DATA RECORDS ->
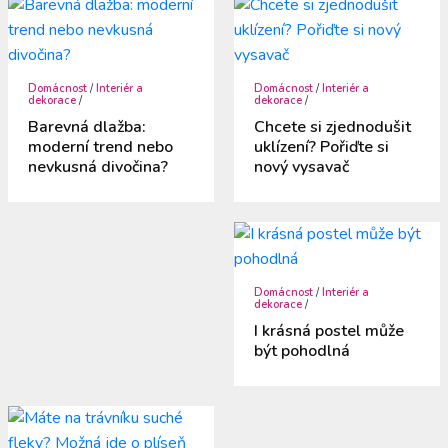
Domácnost
/
Interiér a
Domácnost
/
Interiér a
dekorace
/
dekorace
/
Barevná dlažba:
Chcete si zjednodušit
moderní trend nebo
uklízení? Pořiďte si
nevkusná divočina?
nový vysavač
Domácnost
/
Interiér a
dekorace
/
I krásná postel může
být pohodlná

TASK TO CARRY OUT -> Each line of the listing above belongs in the answer exactly as written; the pictures do not.

OUTPUT ->
Domácnost
/
Interiér a
Domácnost
/
Interiér a
dekorace
/
dekorace
/
Barevná dlažba:
Chcete si zjednodušit
moderní trend nebo
uklízení? Pořiďte si
nevkusná divočina?
nový vysavač
Domácnost
/
Interiér a
dekorace
/
I krásná postel může
být pohodlná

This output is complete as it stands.